При рождении армянского мальчишку нарекли Ованесом. Но когда пришлось бежать на север, поспешно оставляя позади лишившуюся своего правителя, но еще не рухнувшую великую империю Надир-шаха, и навсегда переходить под покровительство российской короны, то и имена и фамилия их переписались на российский лад.

Надир-шах был зарезан через три месяца после трапезы, к которой он пригласил армянского купца Лазаря Лазаряна. Двенадцатилетнему Ованесу, выросшему в стране жестокого правителя, где громко возносились лишь хвалы мудрости Надира, а рассказы о его жестокости могли отыскать чужие уши даже в родных стенах, казалось невероятным, что кто-то может посягнуть на жизнь шаха. Надир казался вечным. Но теперь, три десятка лет спустя, обладая его нынешними знаниями и опытом придворной жизни, Иван Лазаревич мог понять все, не осмысленное мальчишкой Ованесом.

Годом ранее Надир обложил феодалов новыми налогами. Из Систана сборщики податей должны были привезти налог на неслыханную прежде сумму в 500 000 туманов. Но взбунтовался Систан. Не только простолюдье, но и феодалы отказывались безропотно платить шаху. Беспорядки перекинулись и на близлежащий Белуджистан. И в жарком воздухе Персии звуком лопнувшей в кеманче струны зазвенело: «Мятеж!» Посланный на его подавление племянник Надира Али Кулихан вдруг перешел на сторону мятежников. Надир приказал заживо сжечь его сыновей и ослепить жену и мать, а сам отправился в поход.

Что случилось там, в лагере под Хабушаном, теперь уже не узнает никто. Вот брат Себастиан пишет, что тирану пришло в голову предать мечу всю свою личную гвардию, состоявшую из четырех тысяч человек. Откуда католическому священнику знать, что приходит в голову восточному правителю? Западу и Востоку друг друга не понять. В этом Иван убеждался уже не раз. На этой разности сознаний делал свою выгоду его отец, этот промысел, выстроенный на разностях Запада и Востока, ему и завещал.

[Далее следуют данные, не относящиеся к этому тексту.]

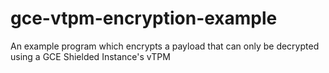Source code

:# gce-vtpm-encryption-example
An example program which encrypts a payload that can only be decrypted using a GCE Shielded Instance's vTPM
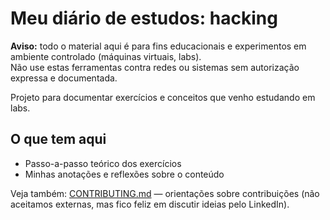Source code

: # Meu diário de estudos: hacking

**Aviso:** todo o material aqui é para fins educacionais e experimentos em ambiente controlado (máquinas virtuais, labs).  
Não use estas ferramentas contra redes ou sistemas sem autorização expressa e documentada.

Projeto para documentar exercícios e conceitos que venho estudando em labs.

## O que tem aqui
- Passo-a-passo teórico dos exercícios
- Minhas anotações e reflexões sobre o conteúdo

Veja também: [CONTRIBUTING.md](CONTRIBUTING.md) — orientações sobre contribuições (não aceitamos externas, mas fico feliz em discutir ideias pelo LinkedIn).
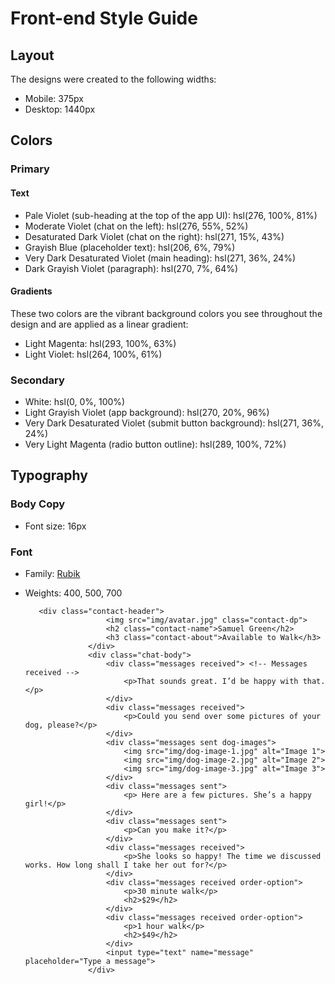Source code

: # Front-end Style Guide

## Layout

The designs were created to the following widths:

- Mobile: 375px
- Desktop: 1440px

## Colors

### Primary

#### Text

- Pale Violet (sub-heading at the top of the app UI): hsl(276, 100%, 81%)
- Moderate Violet (chat on the left): hsl(276, 55%, 52%)
- Desaturated Dark Violet (chat on the right): hsl(271, 15%, 43%)
- Grayish Blue (placeholder text): hsl(206, 6%, 79%)
- Very Dark Desaturated Violet (main heading): hsl(271, 36%, 24%)
- Dark Grayish Violet (paragraph): hsl(270, 7%, 64%)

#### Gradients

These two colors are the vibrant background colors you see throughout the design and are applied as a linear gradient:

- Light Magenta: hsl(293, 100%, 63%)
- Light Violet: hsl(264, 100%, 61%)

### Secondary

- White: hsl(0, 0%, 100%)
- Light Grayish Violet (app background): hsl(270, 20%, 96%)
- Very Dark Desaturated Violet (submit button background): hsl(271, 36%, 24%)
- Very Light Magenta (radio button outline): hsl(289, 100%, 72%)

## Typography

### Body Copy

- Font size: 16px

### Font

- Family: [Rubik](https://fonts.google.com/specimen/Rubik)
- Weights: 400, 500, 700






 

  


         <div class="contact-header">
						<img src="img/avatar.jpg" class="contact-dp">
						<h2 class="contact-name">Samuel Green</h2>
						<h3 class="contact-about">Available to Walk</h3>
					</div>
					<div class="chat-body">
						<div class="messages received"> <!-- Messages received -->
							<p>That sounds great. I’d be happy with that.</p>
						</div>
						<div class="messages received">
							<p>Could you send over some pictures of your dog, please?</p>
						</div>
						<div class="messages sent dog-images">
							<img src="img/dog-image-1.jpg" alt="Image 1">
							<img src="img/dog-image-2.jpg" alt="Image 2">
							<img src="img/dog-image-3.jpg" alt="Image 3">
						</div>
						<div class="messages sent">
							<p> Here are a few pictures. She’s a happy girl!</p>
						</div>
						<div class="messages sent">
							<p>Can you make it?</p>
						</div>
						<div class="messages received">
							<p>She looks so happy! The time we discussed works. How long shall I take her out for?</p>
						</div>
						<div class="messages received order-option">
							<p>30 minute walk</p>
							<h2>$29</h2>
						</div>
						<div class="messages received order-option">
							<p>1 hour walk</p>
							<h2>$49</h2>
						</div>
						<input type="text" name="message" placeholder="Type a message">
					</div>




      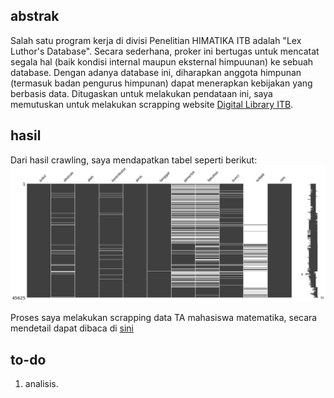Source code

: ## abstrak
Salah satu program kerja di divisi Penelitian HIMATIKA ITB adalah \"Lex Luthor's Database\". Secara sederhana, proker ini bertugas untuk mencatat segala hal (baik kondisi internal maupun eksternal himpuunan) ke sebuah database. Dengan adanya database ini, diharapkan anggota himpunan (termasuk badan pengurus himpunan) dapat menerapkan kebijakan yang berbasis data. Ditugaskan untuk melakukan pendataan ini, saya memutuskan untuk melakukan scrapping website [Digital Library ITB](www.digilib.itb.ac.id).

## hasil
Dari hasil crawling, saya mendapatkan tabel seperti berikut:
![Kondisi CSV](na_matrix.png)

Proses saya melakukan scrapping data TA mahasiswa matematika, secara mendetail dapat dibaca di [sini](https://nbviewer.jupyter.org/github/kekavigi/eksperimen/tree/master/download%20digilib/main.ipynb)

## to-do
1. analisis.
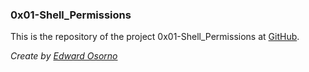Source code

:### **0x01-Shell_Permissions**

This is the repository of the project 0x01-Shell_Permissions at [GitHub](1).

*Create by [Edward Osorno](2)*
 
[1]: https://github.com/Edw10
[2]: https://instagram.com/edw10.10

Вряд ли можно верить священнику, как и прочим «очевидцам». Сам он помнит лишь одно – гонца, душной июньской ночью 1747 года ворвавшегося в их дом. Губы воина потрескались от долгой скачки и кровили, бурая лента кровяного сосуда, крутым бугром выступившая на шее, отбивала дикий ритм его сердца.

– Шах зарезан!

Столь стремительно Ованесу приходилось действовать лишь два раза в жизни – во время того мешхедского побега и в недавнем алмазном деле, возведшем его к вершинам уже российской власти. Той персидской ночью надо было бежать. И надо было исполнить долг.

После трапезы с шахом Лазарь понял, что Надир не жилец, смерть уже явила ему отблеск своего холодного огня. Все, что из нажитого в Иране можно было отправить в Россию, Лазарь отправил заранее. Во дворе дома всегда ждали готовые лошади, а в арбу задолго до рокового дня было уложено все самое необходимое.

Отец платил огромные деньги нескольким воинам из ближней охраны шаха, и платил не зря. Вот и тогда он отдал гонцу сто туманов за принесенную прежде ему весть и еще триста туманов за то, чтобы лошадь гонца «расковалась» в пути. И захромала. И продлила этот путь на три часа. По сто туманов за каждый час лошадиной хромоты!

– Запрягай! – скомандовал отец.

Слуги закладывали в повозки последние тюки и сундуки, рыдающие няньки, которых приходилось бросать в Мешхеде, несли в карету спящего Екимку, прислужницы под руки вели тяжелую мать, растирая ей виски и то и дело поднося к носу флаконы с благовониями, способными унять разыгравшуюся мигрень. Ованес хоть и не садился еще за стол со взрослыми мужчинами, но многое уже мог понять и боялся, чтобы мать не разродилась в пути.